Rather than 19 rows of heel-flap, I only did 10, which meant adding 5 picked-up stitches to each other needle. I then made the gusset as usual, decreasing back down to 24 from 30-something. If my instructions seem vague at this point, it's because they are; I was making it up as I went even more than usual during this bit! Following the sock tutorial, I then knitted in the round for another 3 1/2 inches or so until I had all the lovely snout I wanted.

I should mention that during all of this, Socky had been mostly stuffed. The stuffing I used was rather professional-looking polyester fluff at a fiver a bag from John Lewis. I got two, because you never know, but one was more than enough to do Socky's body. When I needed to 'graft' the 'toe,' or rather make the invisible seam in his nose, I stuffed his whole snout first, right up behind the live stitches.

To finish the snout, I (of course) did this. I won't pretend the last bit was easy; it's a fiddly bastard doing those invisible seams, but it certainly looks good when it's finished.

Now I had a big wiggly vaguely-dragonlike tube, with a head, he needed a face! I don't know about you, but when I was drawing my own dragons as a child (and not-so-child ;P) I always gave them big bat-wing ears with huge veins in them. Socky is not going to be any different. Here is the pattern I devised for making his ears (times 2, obviously.) You'll need the same crazy wool as for his body, some black (or other, what the hell) felt, and some gold or silver thread.

1. Cast on 6. Knit 6
2. Purl 6
3. Knit 1, increase by 1, knit to last stitch, increase by 1, knit 2
4. Purl 8
5. Repeat row 3
6. Purl 10
7. Repeat row 3
8. Purl 12
9. Knit 3. TURN THE WORK ALREADY. Purl 3. Turn, Knit 3. Turn, Purl 3. Turn, Knit 3. Turn, Purl 3. Turn, Knit 1, knit 2 together. Turn, Purl 2. Turn, knit 2 together and tie off last stitch by pulling it into a big loop, cutting tail-wool and passing tail through stitch. Pull tight, and leave long streamer if desired. Wish I had videoed that one. Such is life.
10. With the next sets of three stitches on the needle, you will now repeat 'row' 9 until there are 4 pointy bits of knitting coming off the main section and no more stitches. To do this you will need to pick up and start knitting again with the cut end of yarn, like we did for the Space Invaders' eyes (remember them? :D)

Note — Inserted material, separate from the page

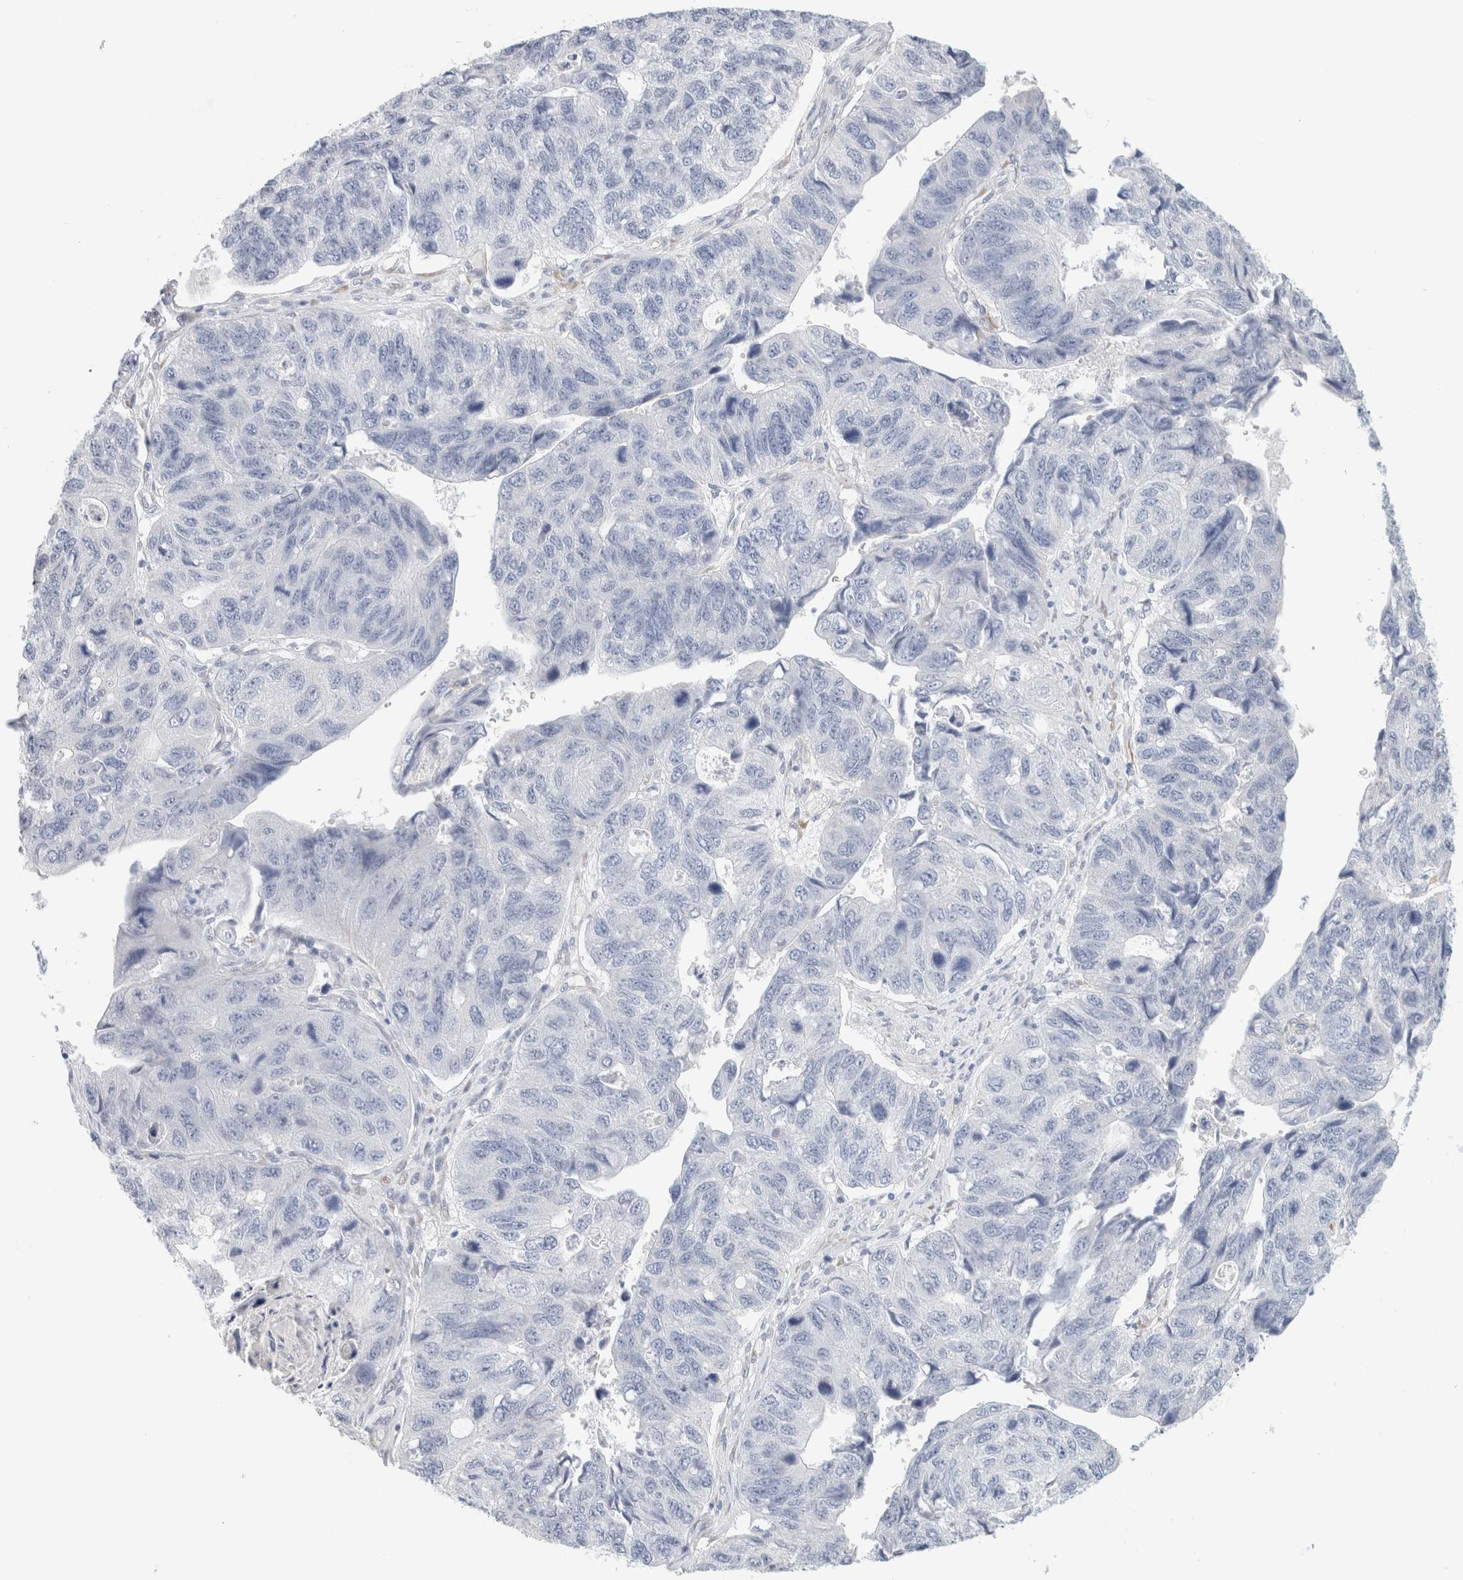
{"staining": {"intensity": "negative", "quantity": "none", "location": "none"}, "tissue": "stomach cancer", "cell_type": "Tumor cells", "image_type": "cancer", "snomed": [{"axis": "morphology", "description": "Adenocarcinoma, NOS"}, {"axis": "topography", "description": "Stomach"}], "caption": "DAB (3,3'-diaminobenzidine) immunohistochemical staining of human stomach adenocarcinoma displays no significant positivity in tumor cells.", "gene": "RTN4", "patient": {"sex": "male", "age": 59}}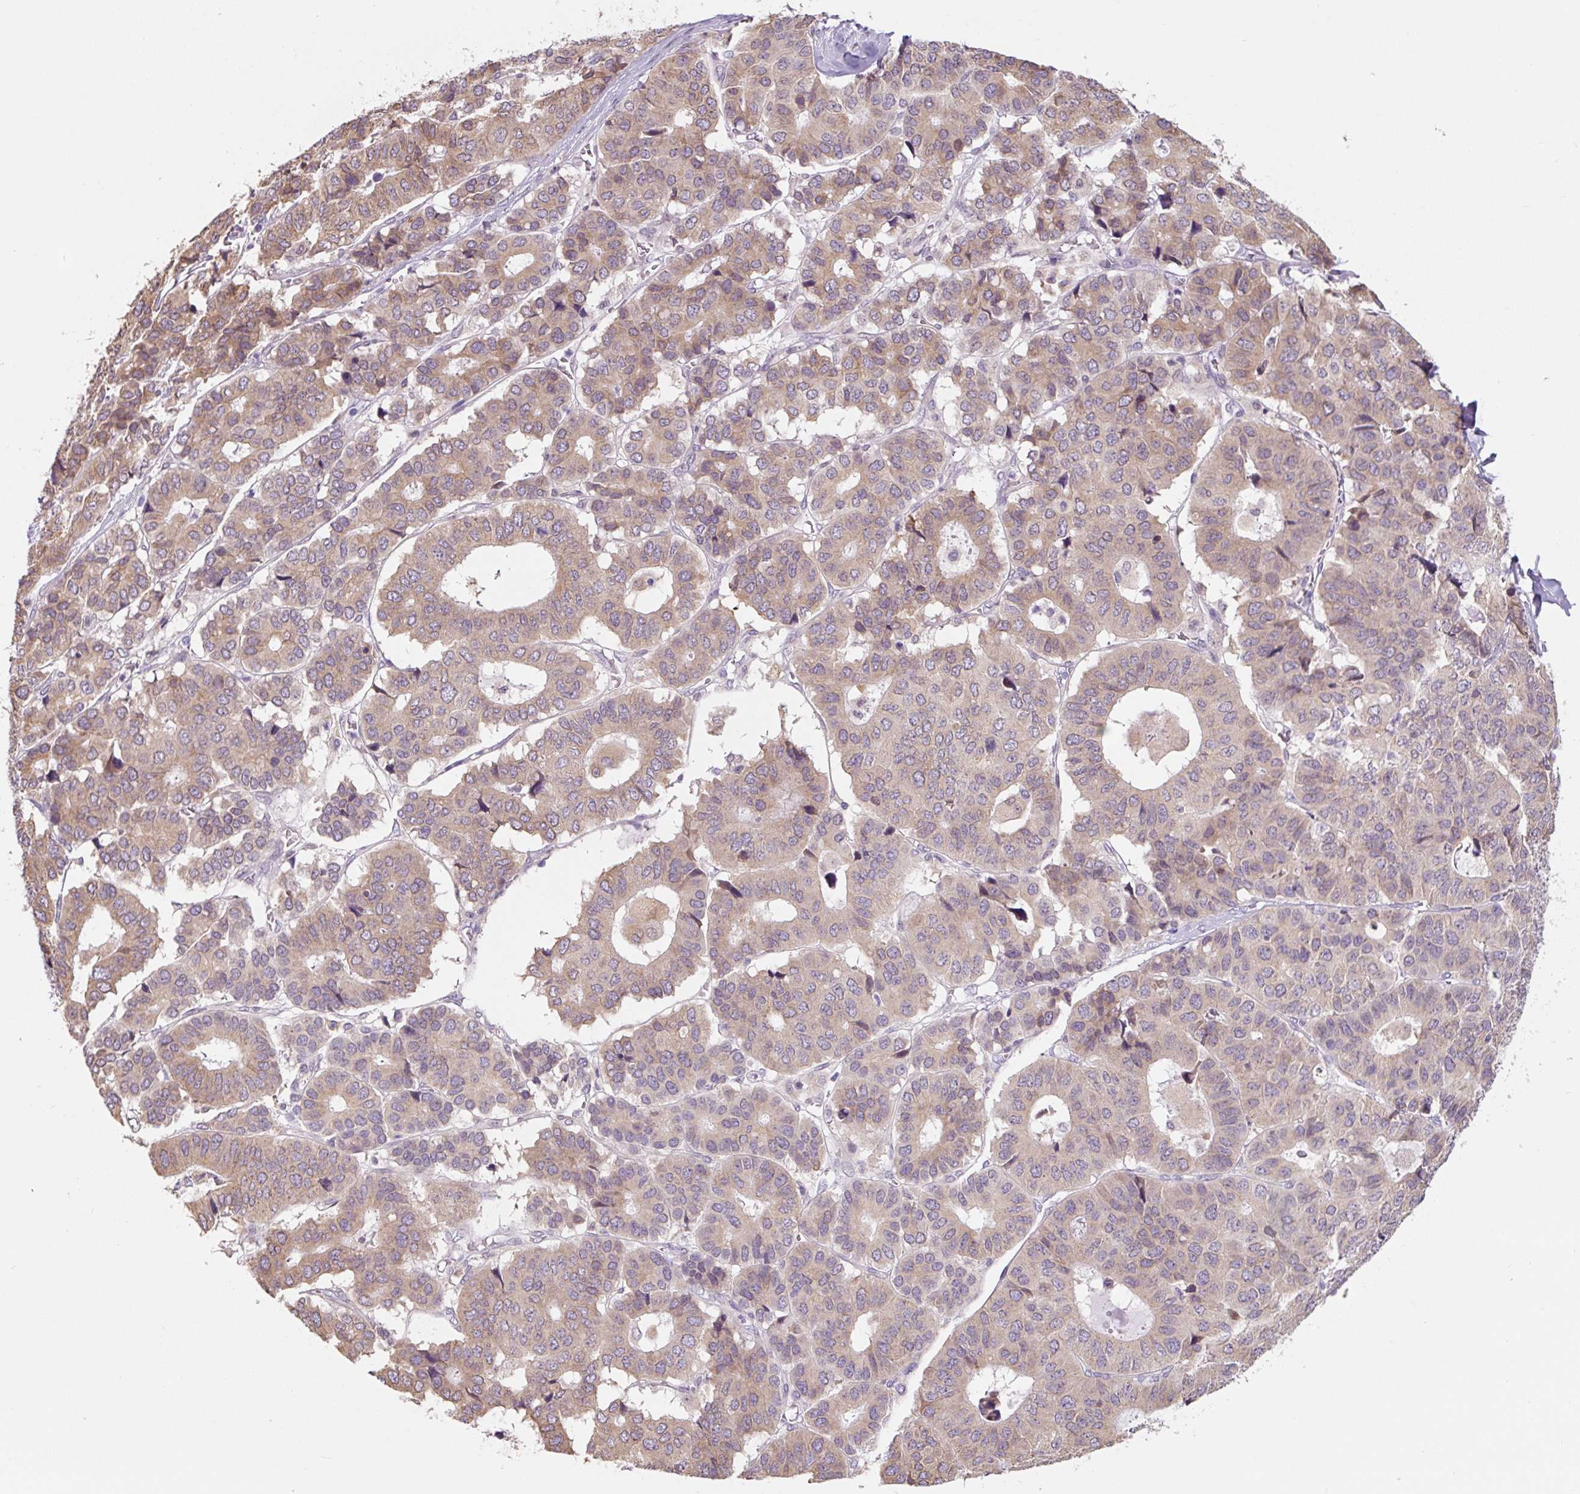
{"staining": {"intensity": "weak", "quantity": ">75%", "location": "cytoplasmic/membranous"}, "tissue": "pancreatic cancer", "cell_type": "Tumor cells", "image_type": "cancer", "snomed": [{"axis": "morphology", "description": "Adenocarcinoma, NOS"}, {"axis": "topography", "description": "Pancreas"}], "caption": "A high-resolution histopathology image shows immunohistochemistry staining of adenocarcinoma (pancreatic), which demonstrates weak cytoplasmic/membranous expression in approximately >75% of tumor cells.", "gene": "ASRGL1", "patient": {"sex": "male", "age": 50}}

You should now have a knitted ear-shape. Draw round it with tailor's chalk onto your felt, cut out the felt shape. Embroider veins like a leaf into the felt shape with the shiny thread if you like. Then using the same thread, sew the felt onto the purlside of the knitty ear with all the ends (except for any streamers off the points that you want) tucked tidily inside. Make sure your felt is the right way round to fit on the knitting exactly, as all the points won't be exactly the same length if your yarn is anything like mine (and you have my tension issues.)

I'm mostly the way through this stage myself at the moment, and fretting about whether to give him legs. Some people say yes; some say no. I tried out a prototype with a bobble on the 'elbow,' but it was far too small and narrow-looking. I think several more goes will be needed before I feel confident enough to share a pattern with the world at large.